* BEGIN Page text *

Set the number of complex points to capture. This is typically set to the size of the onboard RAM, but a smaller value can be used if all points are not needed.

Parameters:

num_points

The number of complex points to capture

Returns:

A negative number is returned on failure, and spinerr is set to a *description of the error. 0 is returned on success.

SPINCORE_API int pb_set_scan_segments

(

int

num_segments

)

Set the number of data "segments" to be acquired. The default value is 1, meaning when data is acquired, it will be stored to the RAM starting at address zero, and continue until the desired number of points are acquired. Any subsequent data acquisition scans will behave in the same way and thus overwrite (or average with) the previous data. If num_segments is set to a value higher than 1, the given number of segments will be acquired before resetting the ram address to 0. For example if num_points is set to 1000, and num_segments is set to 3, the first time the acquisition is triggered (using scan_trigger), data will be written to RAM locations 0-999. The second time it is triggered, data will be written to locations 1000-1999 (instead of writing again to locations 0-999 as would be the case for num_segments = 1). On the third trigger data will go to locations 2000-2999. Finally a fourth trigger would again write to locations 0-999, and the cycle will continue as desired.

* END Page text *
* BEGIN Source excerpt *

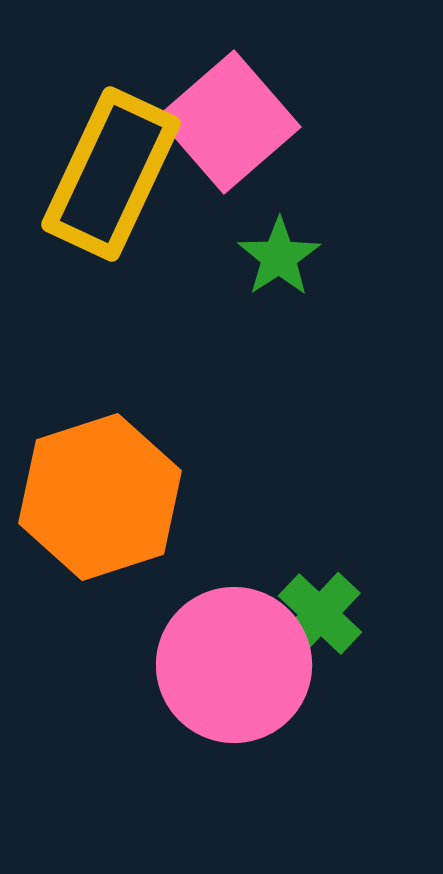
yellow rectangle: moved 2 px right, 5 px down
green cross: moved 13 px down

* END Source excerpt *

Exercise task A: Condense the paragraph of the API documentation that begins "Set the number of data" into a short bulleted list that keeps its main facts.
Exercise task B: Rename "complex points" to "samples" in the API documentation between "Set the number of complex" and "returned on success.", inclusive, and give that span with the change.
Rely only on the API documentation.

Finished answer A:
- num_segments sets how many data segments are acquired before the RAM address resets to 0.
- The default is 1. Each scan stores data from address zero until the desired number of points is acquired, so later scans overwrite (or average with) the previous data.
- With a value above 1, each trigger writes to the next block of RAM. For example, with num_points at 1000 and num_segments at 3, the three triggers write to locations 0-999, 1000-1999 and 2000-2999.
- A fourth trigger writes to 0-999 again, and the cycle continues.

Finished answer B:
Set the number of samples to capture. This is typically set to the size of the onboard RAM, but a smaller value can be used if all points are not needed.

Parameters:

num_points

The number of samples to capture

Returns:

A negative number is returned on failure, and spinerr is set to a *description of the error. 0 is returned on success.